## Job item
Each line from the one containing "F.A.Q / Contact" through the final line of the data below must be repeated exactly.

## Saved data entries

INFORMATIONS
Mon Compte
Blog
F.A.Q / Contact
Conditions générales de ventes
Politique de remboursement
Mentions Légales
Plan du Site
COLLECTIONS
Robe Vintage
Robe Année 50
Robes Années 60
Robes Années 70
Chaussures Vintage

## Result below
F.A.Q / Contact
Conditions générales de ventes
Politique de remboursement
Mentions Légales
Plan du Site
COLLECTIONS
Robe Vintage
Robe Année 50
Robes Années 60
Robes Années 70
Chaussures Vintage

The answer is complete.